Print only what runs from the line that includes "face patches. Vitamin" to the end of the listing, word for word, and do not include any pictures.

━━━━━ Stored data

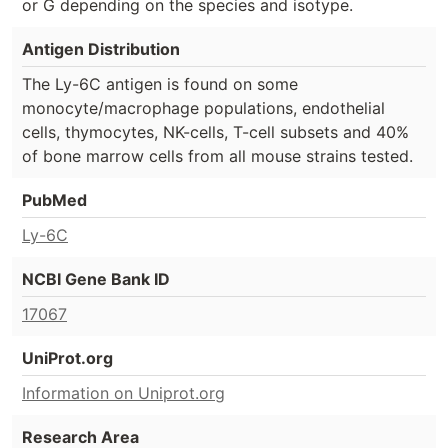
or G depending on the species and isotype.
Antigen Distribution
The Ly-6C antigen is found on some
monocyte/macrophage populations, endothelial
cells, thymocytes, NK-cells, T-cell subsets and 40%
of bone marrow cells from all mouse strains tested.
PubMed
Ly-6C
NCBI Gene Bank ID
17067
UniProt.org
Information on Uniprot.org
Research Area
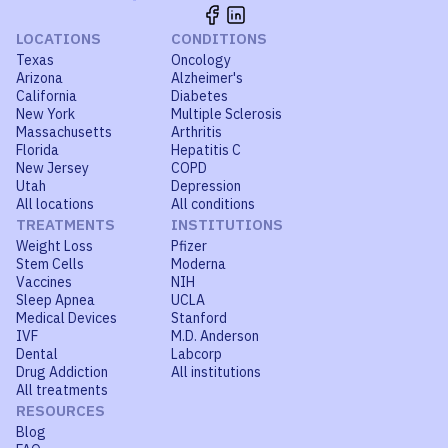
LOCATIONS
CONDITIONS
Texas
Oncology
Arizona
Alzheimer's
California
Diabetes
New York
Multiple Sclerosis
Massachusetts
Arthritis
Florida
Hepatitis C
New Jersey
COPD
Utah
Depression
All locations
All conditions
TREATMENTS
INSTITUTIONS
Weight Loss
Pfizer
Stem Cells
Moderna
Vaccines
NIH
Sleep Apnea
UCLA
Medical Devices
Stanford
IVF
M.D. Anderson
Dental
Labcorp
Drug Addiction
All institutions
All treatments
RESOURCES
Blog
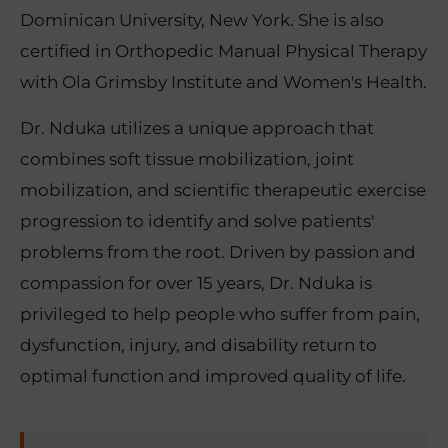
Dominican University, New York. She is also
certified in Orthopedic Manual Physical Therapy
with Ola Grimsby Institute and Women's Health.
Dr. Nduka utilizes a unique approach that
combines soft tissue mobilization, joint
mobilization, and scientific therapeutic exercise
progression to identify and solve patients'
problems from the root. Driven by passion and
compassion for over 15 years, Dr. Nduka is
privileged to help people who suffer from pain,
dysfunction, injury, and disability return to
optimal function and improved quality of life.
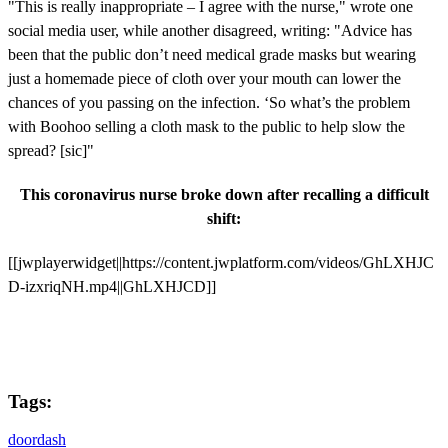
"This is really inappropriate – I agree with the nurse," wrote one
social media user, while another disagreed, writing: "Advice has
been that the public don’t need medical grade masks but wearing
just a homemade piece of cloth over your mouth can lower the
chances of you passing on the infection. ‘So what’s the problem
with Boohoo selling a cloth mask to the public to help slow the
spread? [sic]"
This coronavirus nurse broke down after recalling a difficult
shift:
[[jwplayerwidget||https://content.jwplatform.com/videos/GhLXHJC
D-izxriqNH.mp4||GhLXHJCD]]
Tags:
doordash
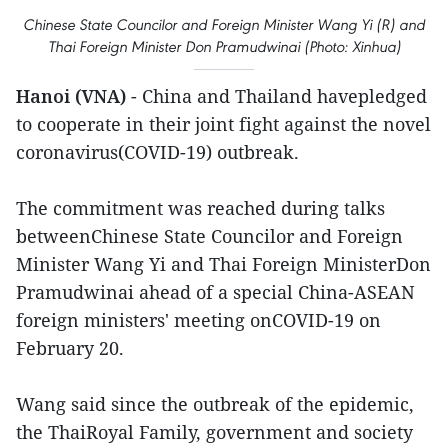
Chinese State Councilor and Foreign Minister Wang Yi (R) and
Thai Foreign Minister Don Pramudwinai (Photo: Xinhua)
Hanoi (VNA)
- China and Thailand havepledged
to cooperate in their joint fight against the novel
coronavirus(COVID-19) outbreak.
The commitment was reached during talks
betweenChinese State Councilor and Foreign
Minister Wang Yi and Thai Foreign MinisterDon
Pramudwinai ahead of a special China-ASEAN
foreign ministers' meeting onCOVID-19 on
February 20.
Wang said since the outbreak of the epidemic,
the ThaiRoyal Family, government and society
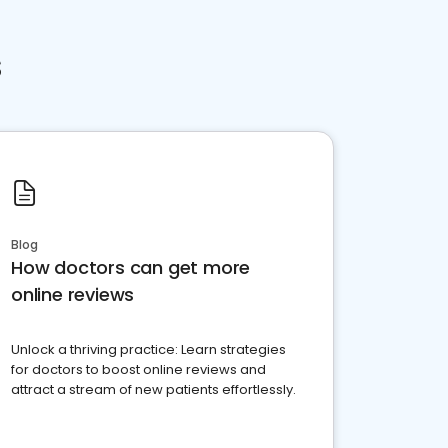
s
Blog
How doctors can get more
online reviews
Unlock a thriving practice: Learn strategies
for doctors to boost online reviews and
attract a stream of new patients effortlessly.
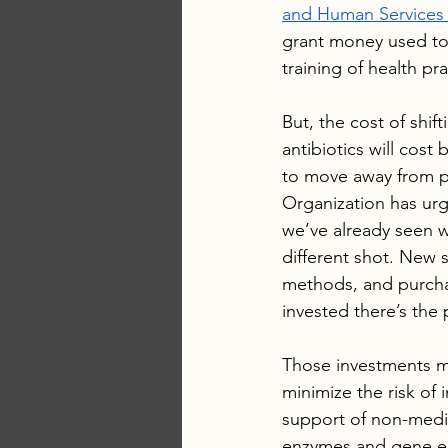
and Human Services 
grant money used to 
training of health pra
But, the cost of shif
antibiotics will cost
to move away from p
Organization has urge
we’ve already seen wi
different shot. New s
methods, and purchas
invested there’s the 
Those investments mi
minimize the risk of 
support of non-medic
enzymes and gene edit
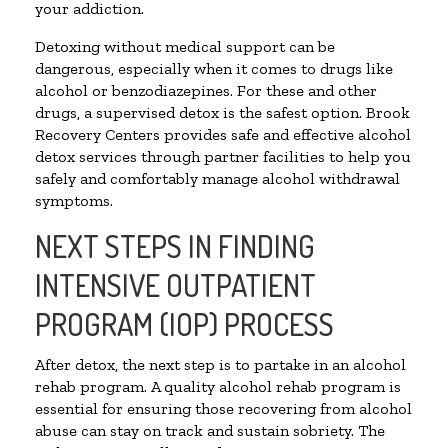
your addiction.
Detoxing without medical support can be
dangerous, especially when it comes to drugs like
alcohol or benzodiazepines. For these and other
drugs, a supervised detox is the safest option. Brook
Recovery Centers provides safe and effective alcohol
detox services through partner facilities to help you
safely and comfortably manage alcohol withdrawal
symptoms.
NEXT STEPS IN FINDING
INTENSIVE OUTPATIENT
PROGRAM (IOP) PROCESS
After detox, the next step is to partake in an alcohol
rehab program. A quality alcohol rehab program is
essential for ensuring those recovering from alcohol
abuse can stay on track and sustain sobriety. The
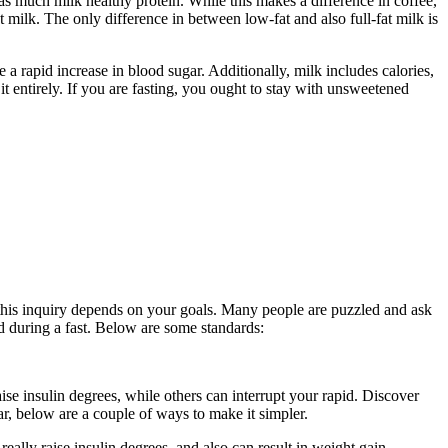
s much milk healthy protein. While this makes a difference in coffee,
at milk. The only difference in between low-fat and also full-fat milk is
se a rapid increase in blood sugar. Additionally, milk includes calories,
 entirely. If you are fasting, you ought to stay with unsweetened
o this inquiry depends on your goals. Many people are puzzled and ask
ced during a fast. Below are some standards:
Period Cleanse
ise insulin degrees, while others can interrupt your rapid. Discover
ar, below are a couple of ways to make it simpler.
Period Cleanse
eally raise insulin degrees, and also can result in weight gain.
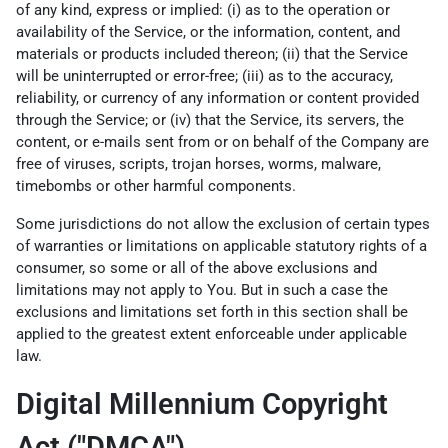
of any kind, express or implied: (i) as to the operation or
availability of the Service, or the information, content, and
materials or products included thereon; (ii) that the Service
will be uninterrupted or error-free; (iii) as to the accuracy,
reliability, or currency of any information or content provided
through the Service; or (iv) that the Service, its servers, the
content, or e-mails sent from or on behalf of the Company are
free of viruses, scripts, trojan horses, worms, malware,
timebombs or other harmful components.
Some jurisdictions do not allow the exclusion of certain types
of warranties or limitations on applicable statutory rights of a
consumer, so some or all of the above exclusions and
limitations may not apply to You. But in such a case the
exclusions and limitations set forth in this section shall be
applied to the greatest extent enforceable under applicable
law.
Digital Millennium Copyright
Act ("DMCA")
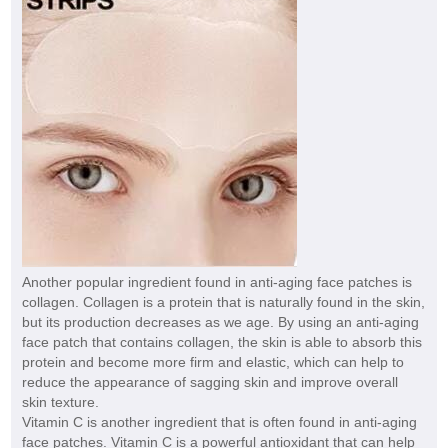
Another popular ingredient found in anti-aging face patches is
collagen. Collagen is a protein that is naturally found in the skin,
but its production decreases as we age. By using an anti-aging
face patch that contains collagen, the skin is able to absorb this
protein and become more firm and elastic, which can help to
reduce the appearance of sagging skin and improve overall
skin texture.
Vitamin C is another ingredient that is often found in anti-aging
face patches. Vitamin C is a powerful antioxidant that can help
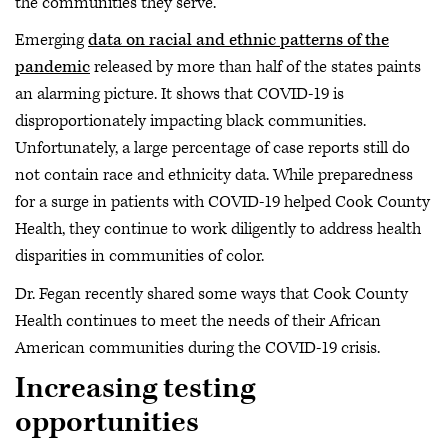
the communities they serve.
Emerging
data on racial and ethnic patterns of the
pandemic
released by more than half of the states paints
an alarming picture. It shows that COVID-19 is
disproportionately impacting black communities.
Unfortunately, a large percentage of case reports still do
not contain race and ethnicity data. While preparedness
for a surge in patients with COVID-19 helped Cook County
Health, they continue to work diligently to address health
disparities in communities of color.
Dr. Fegan recently shared some ways that Cook County
Health continues to meet the needs of their African
American communities during the COVID-19 crisis.
Increasing testing
opportunities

━━━━━━━━━━

> Task answer:
face patches. Vitamin C is a powerful antioxidant that can help
the communities they serve.
Emerging
data on racial and ethnic patterns of the
pandemic
released by more than half of the states paints
an alarming picture. It shows that COVID-19 is
disproportionately impacting black communities.
Unfortunately, a large percentage of case reports still do
not contain race and ethnicity data. While preparedness
for a surge in patients with COVID-19 helped Cook County
Health, they continue to work diligently to address health
disparities in communities of color.
Dr. Fegan recently shared some ways that Cook County
Health continues to meet the needs of their African
American communities during the COVID-19 crisis.
Increasing testing
opportunities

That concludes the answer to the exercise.